Run through the records and, wherever a line holds the word "true", return that line.

* * * * * * *

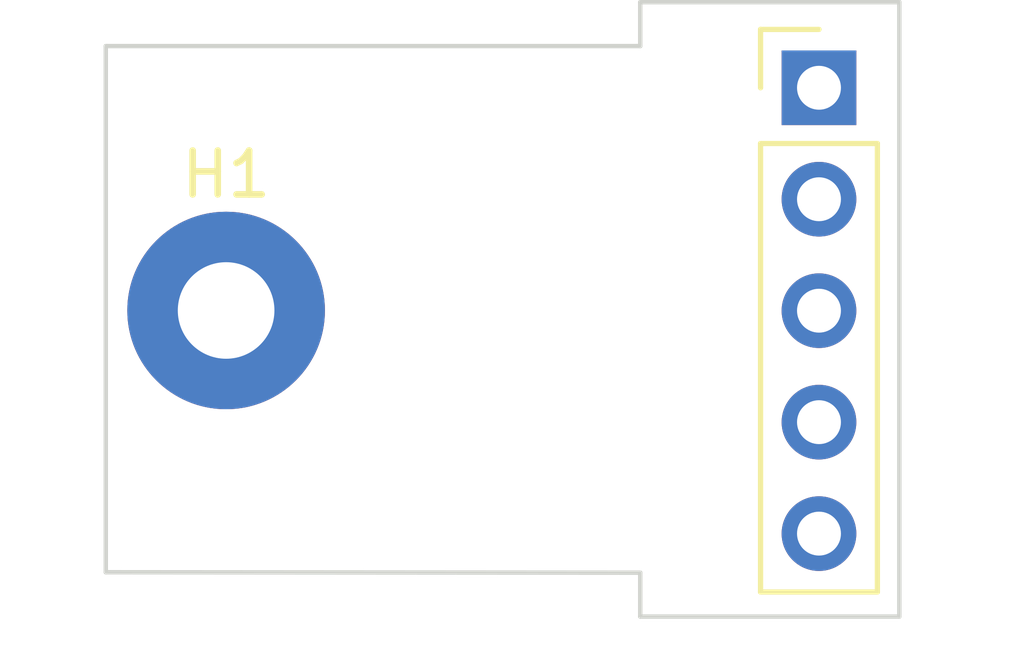
<source format=kicad_pcb>
(kicad_pcb (version 20221018) (generator pcbnew)

  (general
    (thickness 1.6)
  )

  (paper "A4")
  (layers
    (0 "F.Cu" signal)
    (31 "B.Cu" signal)
    (32 "B.Adhes" user "B.Adhesive")
    (33 "F.Adhes" user "F.Adhesive")
    (34 "B.Paste" user)
    (35 "F.Paste" user)
    (36 "B.SilkS" user "B.Silkscreen")
    (37 "F.SilkS" user "F.Silkscreen")
    (38 "B.Mask" user)
    (39 "F.Mask" user)
    (40 "Dwgs.User" user "User.Drawings")
    (41 "Cmts.User" user "User.Comments")
    (42 "Eco1.User" user "User.Eco1")
    (43 "Eco2.User" user "User.Eco2")
    (44 "Edge.Cuts" user)
    (45 "Margin" user)
    (46 "B.CrtYd" user "B.Courtyard")
    (47 "F.CrtYd" user "F.Courtyard")
    (48 "B.Fab" user)
    (49 "F.Fab" user)
    (50 "User.1" user)
    (51 "User.2" user)
    (52 "User.3" user)
    (53 "User.4" user)
    (54 "User.5" user)
    (55 "User.6" user)
    (56 "User.7" user)
    (57 "User.8" user)
    (58 "User.9" user)
  )

  (setup
    (pad_to_mask_clearance 0)
    (pcbplotparams
      (layerselection 0x00010fc_ffffffff)
      (plot_on_all_layers_selection 0x0000000_00000000)
      (disableapertmacros false)
      (usegerberextensions false)
      (usegerberattributes true)
      (usegerberadvancedattributes true)
      (creategerberjobfile true)
      (dashed_line_dash_ratio 12.000000)
      (dashed_line_gap_ratio 3.000000)
      (svgprecision 4)
      (plotframeref false)
      (viasonmask false)
      (mode 1)
      (useauxorigin false)
      (hpglpennumber 1)
      (hpglpenspeed 20)
      (hpglpendiameter 15.000000)
      (dxfpolygonmode true)
      (dxfimperialunits true)
      (dxfusepcbnewfont true)
      (psnegative false)
      (psa4output false)
      (plotreference true)
      (plotvalue true)
      (plotinvisibletext false)
      (sketchpadsonfab false)
      (subtractmaskfromsilk false)
      (outputformat 1)
      (mirror false)
      (drillshape 0)
      (scaleselection 1)
      (outputdirectory "Gerbers")
    )
  )

  (net 0 "")

  (footprint (layer "F.Cu") (at 149.78 84.645))

  (footprint "UL_Standoff:M2ThreadedStandoff" (layer "F.Cu") (at 149.78 84.645))

  (footprint "Connector_PinHeader_2.54mm:PinHeader_1x05_P2.54mm_Vertical" (layer "F.Cu") (at 163.28 79.57))

  (gr_line (start 159.21 90.62) (end 159.21 91.62)
    (stroke (width 0.1) (type default)) (layer "Edge.Cuts") (tstamp 402524c5-fb27-4e87-87c0-12ee54754741))
  (gr_line (start 159.21 90.62) (end 147.04 90.61)
    (stroke (width 0.1) (type default)) (layer "Edge.Cuts") (tstamp 4dbc667d-62ed-4809-bdd2-032d458af4c6))
  (gr_line (start 159.21 78.62) (end 147.04 78.62)
    (stroke (width 0.1) (type default)) (layer "Edge.Cuts") (tstamp 53364c74-5d26-4ba5-aab7-79fd8bd692cf))
  (gr_line (start 165.11 77.62) (end 159.21 77.62)
    (stroke (width 0.1) (type default)) (layer "Edge.Cuts") (tstamp 7702e2b7-cddb-461e-8ba3-7f36fdab4361))
  (gr_line (start 165.11 91.62) (end 165.11 77.62)
    (stroke (width 0.1) (type default)) (layer "Edge.Cuts") (tstamp 9a8b13e1-bee1-4839-a60e-2036889aea72))
  (gr_line (start 159.21 91.62) (end 165.11 91.62)
    (stroke (width 0.1) (type default)) (layer "Edge.Cuts") (tstamp a4fa36d4-9e85-4624-af75-7e1cb51dc34d))
  (gr_line (start 159.21 77.62) (end 159.21 78.62)
    (stroke (width 0.1) (type default)) (layer "Edge.Cuts") (tstamp b68d2c1c-4054-4ef0-b076-755447a5ca2a))
  (gr_line (start 147.04 90.61) (end 147.04 78.62)
    (stroke (width 0.1) (type default)) (layer "Edge.Cuts") (tstamp eee588f4-ccd6-48f9-93ec-04b2487d3702))

)

</source>
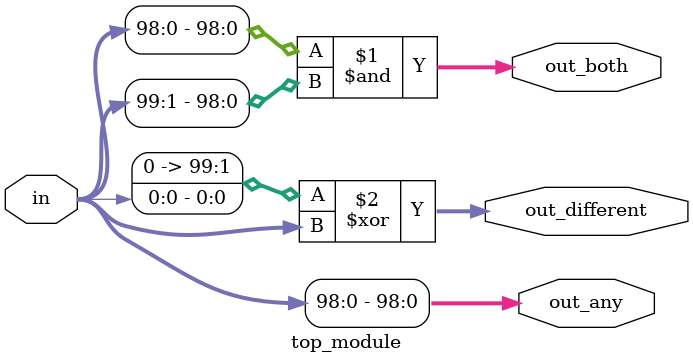
<source format=sv>
module top_module (
	input [99:0] in,
	output [98:0] out_both,
	output [99:1] out_any,
	output [99:0] out_different
);

	assign out_both = in[98:0] & in[99:1];
	assign out_any = in;
	assign out_different = {in[0]} ^ in[99:0];

endmodule

</source>
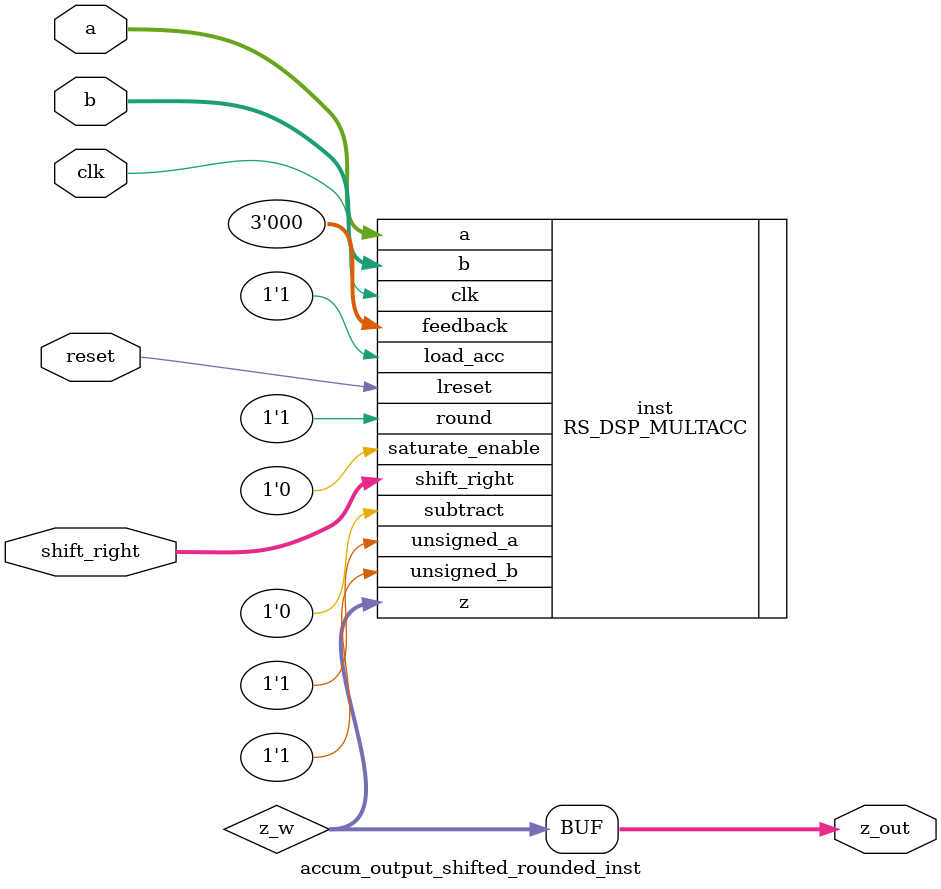
<source format=sv>
module accum_output_shifted_rounded_inst (
	input  wire [19:0] a,
    input  wire [17:0] b,
    input  wire [5:0] shift_right,
	input wire clk, reset,
    output wire [37:0] z_out
    );

    parameter [79:0] MODE_BITS = 80'd0;
    
    wire [37:0] z_w;
	//wire reset;
	RS_DSP_MULTACC #(
    .MODE_BITS(80'h00000000000000000000)) 
        inst(.a(a), .b(b), .z(z_w),. clk(clk), .lreset(reset),. load_acc(1'b1) ,. feedback(3'd0), .unsigned_a(1'b1), .unsigned_b(1'b1), . saturate_enable(1'b0),. shift_right(shift_right),. round(1'b1),.subtract(1'b0));
	
    assign z_out = z_w;

endmodule
</source>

* * * * * * *

### TASK RESPONSE
      (usegerberattributes true)
      (usegerberadvancedattributes true)
      (creategerberjobfile true)
      (dxfpolygonmode true)
      (dxfimperialunits true)
      (dxfusepcbnewfont true)
      (plotreference true)
      (plotvalue true)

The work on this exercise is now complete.